Wel constateerden we allemaal, dat met het landen van Sander terug op de vloer van de lift, de lift heel anders over zijn experiment dacht. De lift piepte en kraakte heel even en het snoevende bewegingsgeluid van de lift veranderde in het geluid als van een ventilator dat stopte met draaien. Dit alles gebeurde in een fractie van een seconde maar werd door iedereen als een slow-motion moment ervaren. Een schok werd gevoeld. De lift was abrupt tot stilstand gekomen en einde oefening zei de lift.
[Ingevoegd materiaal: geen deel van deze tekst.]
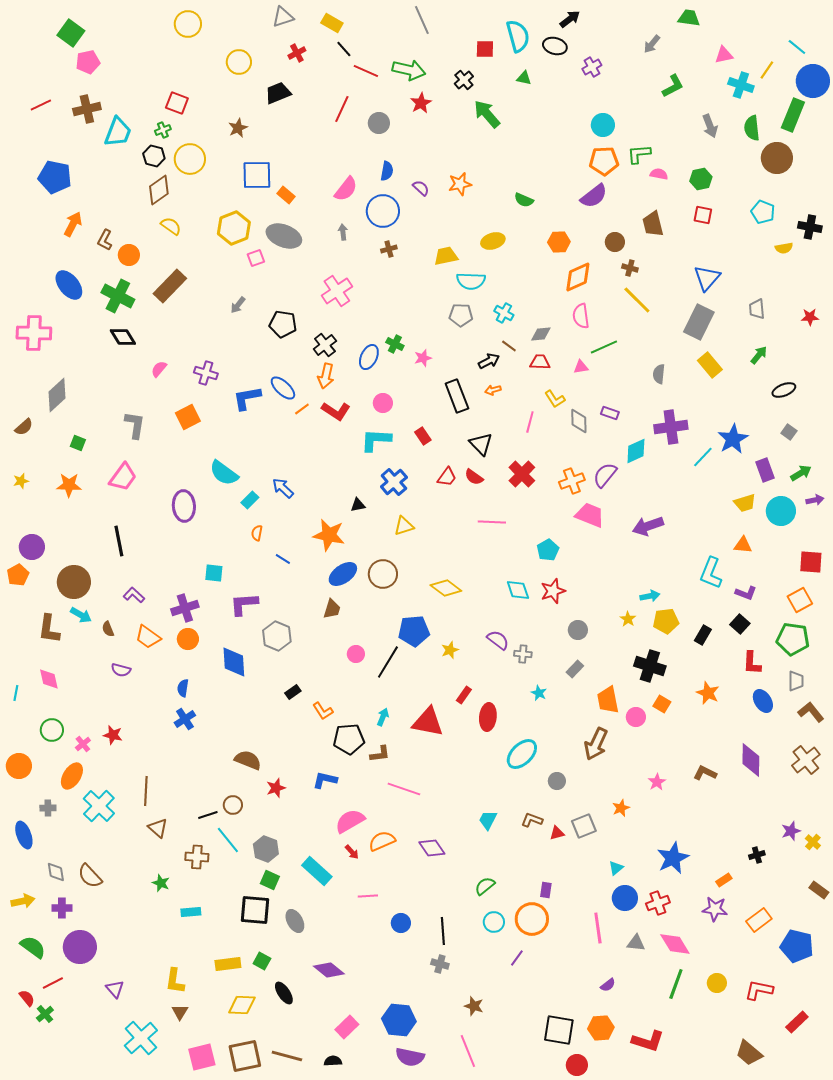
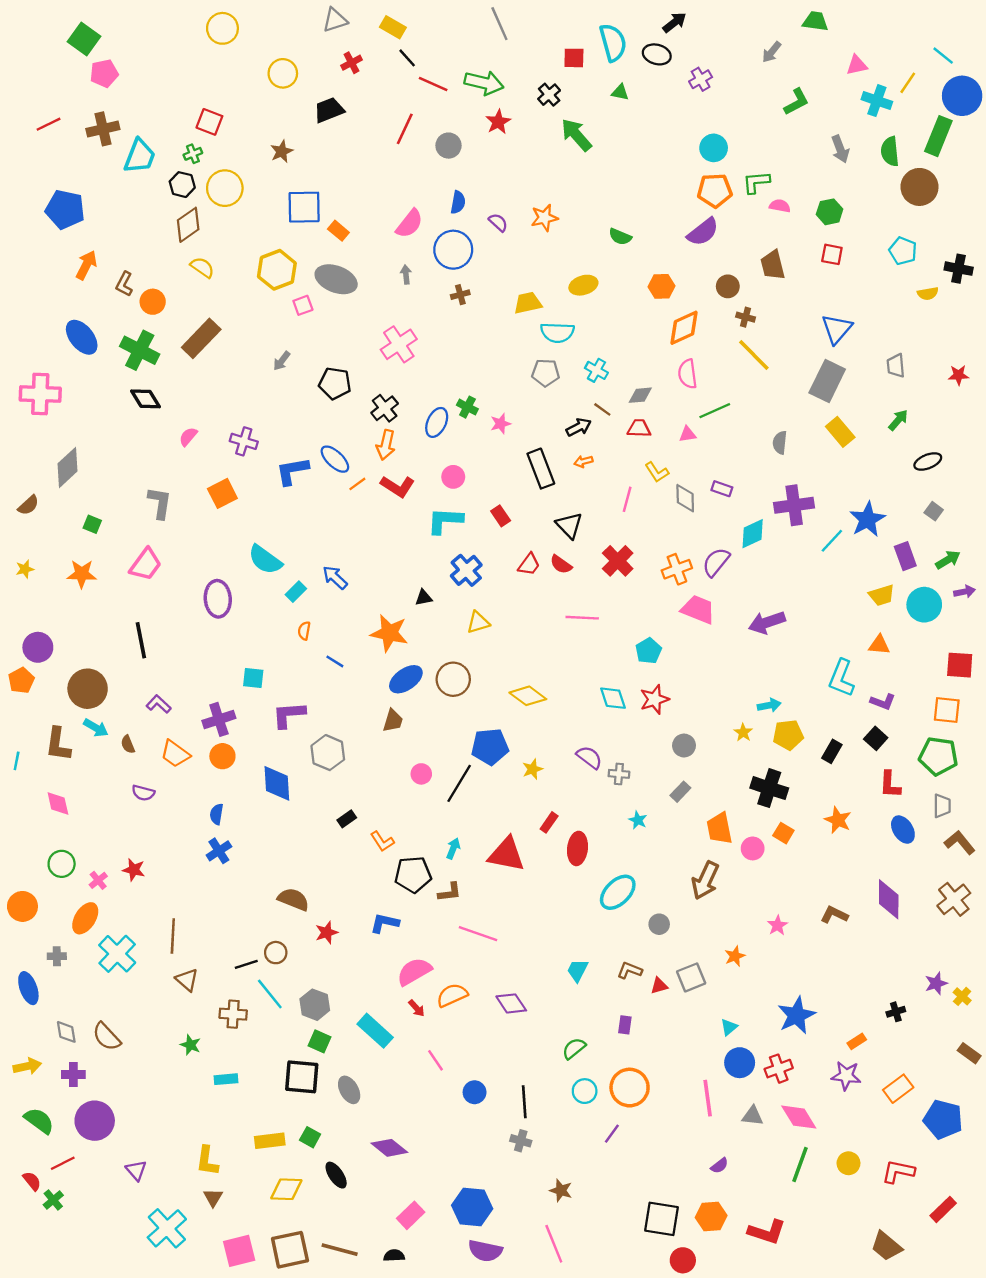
orange square: (800, 600) -> (947, 710), turned 35
cyan line: (16, 693) -> (17, 761), moved
purple rectangle: (546, 890) -> (625, 1025), moved
pink line: (368, 896) -> (435, 1060), turned 60

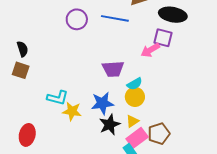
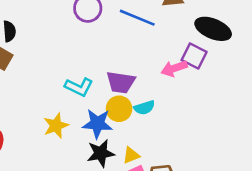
yellow circle: (135, 97) -> (119, 109), moved
cyan L-shape: (58, 98) -> (79, 87), moved
yellow star: (72, 111) -> (56, 126), turned 30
Boze blikken richten zich op Sander. Die probeerde, met een zo maximaal mogelijke ontwapenende glimlach, meteen de lucht te klaren en maakte de opbeurende opmerking; 'geen paniek, vast alleen maar een hikje! Even opnieuw op een knopje drukken en dan zijn we zo weer op weg zei hij!, maximaal positief gestemd.' De ontwapenende glimlach veranderde daarbij zelfs in een, zich van geen kwaad bewust zijnde, ’big smile'. Maar op welk knopje wij ook drukten, alle aanwezige knopjes bleven in volle harmonie aan en uit te knipperen. Dit knoppenpaneel had vanaf nu aan maling aan alles en iedereen. De enige knop die niet knipperde was die met een geel alarmbelletje als opdruk.

Er zat niets anders op dan hulp in te roepen. Er werd op de alarmknop gedrukt. Er kwam krakend verbinding met een man op afstand die zei van de servicedienst te zijn. Wij legden hem ons probleem voor en vroegen aan hem of hij even een monteur kon sturen om de lift te resetten dan wel te herstellen. Het bleef even helemaal stil aan de andere kant. We dachten even dat de man ons misschien niet gehoord had. Wij wilden onze boodschap al bijna, op een flink luidere toon, nog wel een keer herhalen, toen wij de man uit het niets hoorden zeggen of wij wel wisten wat welk tijdstip en moment dit was? Wij hoorden een sarcastisch randje aan zijn toonzetting.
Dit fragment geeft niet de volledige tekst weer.